An ambitious and audacious film, the director mentioned wanting to combine the "horrendous and the humorous" which in any film would be a challenge, more so here.
The tone of the film thus is a challenge, but remarkably nailed at times. The colors in it, hint at the lack of extremes. Cassie's easter egg fingernails serve as a cross-over from her good girl to Goodbar tending in the nightclub scene.
Carey Mulligan's performance is fantastic capturing the dichotomy in ways well beyond her wardrobe. She is not the only outstanding actor here, Alison Brie, Bo Burnham also stood out, interesting that they both may represent opposing sides in the "argument" although keep an eye on which side they wind up on.

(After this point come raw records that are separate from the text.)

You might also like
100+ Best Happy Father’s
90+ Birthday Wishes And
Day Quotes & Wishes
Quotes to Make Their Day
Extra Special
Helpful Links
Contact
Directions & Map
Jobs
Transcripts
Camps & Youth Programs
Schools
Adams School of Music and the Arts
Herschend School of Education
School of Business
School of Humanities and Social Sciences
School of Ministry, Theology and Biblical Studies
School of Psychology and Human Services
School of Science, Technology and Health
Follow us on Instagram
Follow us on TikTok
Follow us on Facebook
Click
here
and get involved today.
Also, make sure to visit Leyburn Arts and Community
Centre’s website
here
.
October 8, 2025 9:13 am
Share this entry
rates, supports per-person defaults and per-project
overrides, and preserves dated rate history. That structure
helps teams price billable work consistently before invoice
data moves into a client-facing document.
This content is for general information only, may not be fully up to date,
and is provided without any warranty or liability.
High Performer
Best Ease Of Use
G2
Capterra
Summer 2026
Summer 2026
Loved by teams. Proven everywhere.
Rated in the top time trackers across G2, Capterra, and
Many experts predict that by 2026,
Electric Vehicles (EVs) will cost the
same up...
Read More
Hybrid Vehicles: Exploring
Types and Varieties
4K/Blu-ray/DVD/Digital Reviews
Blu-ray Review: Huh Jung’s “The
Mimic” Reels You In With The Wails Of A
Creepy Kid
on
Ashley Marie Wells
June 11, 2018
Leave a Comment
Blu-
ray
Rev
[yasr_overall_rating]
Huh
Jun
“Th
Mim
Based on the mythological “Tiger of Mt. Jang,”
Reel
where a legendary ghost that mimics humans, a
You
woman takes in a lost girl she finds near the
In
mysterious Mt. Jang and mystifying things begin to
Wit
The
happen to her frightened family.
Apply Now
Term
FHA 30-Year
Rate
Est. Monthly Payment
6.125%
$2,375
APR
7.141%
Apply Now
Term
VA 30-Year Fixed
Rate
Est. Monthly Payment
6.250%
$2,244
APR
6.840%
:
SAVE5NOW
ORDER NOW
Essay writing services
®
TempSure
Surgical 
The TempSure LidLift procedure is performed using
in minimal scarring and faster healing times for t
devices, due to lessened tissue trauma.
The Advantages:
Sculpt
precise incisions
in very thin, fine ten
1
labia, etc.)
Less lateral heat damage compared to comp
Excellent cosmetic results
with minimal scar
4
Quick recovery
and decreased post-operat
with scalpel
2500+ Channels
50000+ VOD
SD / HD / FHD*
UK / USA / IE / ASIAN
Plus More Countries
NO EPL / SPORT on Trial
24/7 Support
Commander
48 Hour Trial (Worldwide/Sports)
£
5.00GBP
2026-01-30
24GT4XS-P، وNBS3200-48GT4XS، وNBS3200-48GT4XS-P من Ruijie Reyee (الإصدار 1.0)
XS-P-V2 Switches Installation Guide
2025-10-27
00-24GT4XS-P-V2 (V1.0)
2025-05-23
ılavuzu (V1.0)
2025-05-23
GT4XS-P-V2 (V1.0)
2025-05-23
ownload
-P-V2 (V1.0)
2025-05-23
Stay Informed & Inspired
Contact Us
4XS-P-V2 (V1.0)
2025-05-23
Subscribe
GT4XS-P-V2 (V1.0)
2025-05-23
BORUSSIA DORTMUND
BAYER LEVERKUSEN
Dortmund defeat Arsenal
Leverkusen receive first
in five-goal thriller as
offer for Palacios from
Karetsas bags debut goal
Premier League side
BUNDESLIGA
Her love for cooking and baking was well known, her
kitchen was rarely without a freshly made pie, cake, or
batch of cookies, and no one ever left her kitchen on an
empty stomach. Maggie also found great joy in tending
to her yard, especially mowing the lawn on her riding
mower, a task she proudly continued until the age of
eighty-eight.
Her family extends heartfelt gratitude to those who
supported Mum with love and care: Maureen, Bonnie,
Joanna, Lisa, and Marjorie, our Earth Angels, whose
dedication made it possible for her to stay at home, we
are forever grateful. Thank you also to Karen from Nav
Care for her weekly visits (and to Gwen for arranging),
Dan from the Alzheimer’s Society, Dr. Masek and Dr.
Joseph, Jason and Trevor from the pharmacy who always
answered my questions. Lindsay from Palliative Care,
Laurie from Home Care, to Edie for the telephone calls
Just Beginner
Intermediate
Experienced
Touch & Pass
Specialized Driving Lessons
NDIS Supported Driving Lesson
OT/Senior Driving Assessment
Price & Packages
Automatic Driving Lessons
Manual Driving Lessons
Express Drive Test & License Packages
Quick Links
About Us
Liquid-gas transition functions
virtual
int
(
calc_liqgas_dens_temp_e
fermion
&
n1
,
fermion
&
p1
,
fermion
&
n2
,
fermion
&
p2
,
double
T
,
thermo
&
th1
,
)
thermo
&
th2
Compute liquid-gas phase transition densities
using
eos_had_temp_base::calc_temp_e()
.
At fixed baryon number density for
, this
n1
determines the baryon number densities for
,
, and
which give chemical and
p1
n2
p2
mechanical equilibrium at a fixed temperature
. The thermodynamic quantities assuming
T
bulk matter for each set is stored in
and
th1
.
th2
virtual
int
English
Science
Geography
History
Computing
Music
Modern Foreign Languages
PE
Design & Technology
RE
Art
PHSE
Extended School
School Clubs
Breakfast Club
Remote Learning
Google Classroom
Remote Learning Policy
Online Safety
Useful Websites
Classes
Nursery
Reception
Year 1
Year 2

And really there should be no "argument" but the sexual double standard as an industry standard obviously persists. I cannot tell how much recently reading Chanel Miler's "Know My Name" affected me while watching this. Could it be Emarald Fennell wants to take some scenes in the film way too far because we should be outraged even when things go a little too far?
Waking up the next morning, and considering the slap of the film helped me appreciate it more. One hopes that is the case for Chief Justice McLovin and many more. Alas, it does not bring Nina, and so many other daughters back.
One other small note on the clash of extremes: the original soundtrack set against the pop numbers underscored the sense of uneasiness. And to be clear, it is an important uneasiness.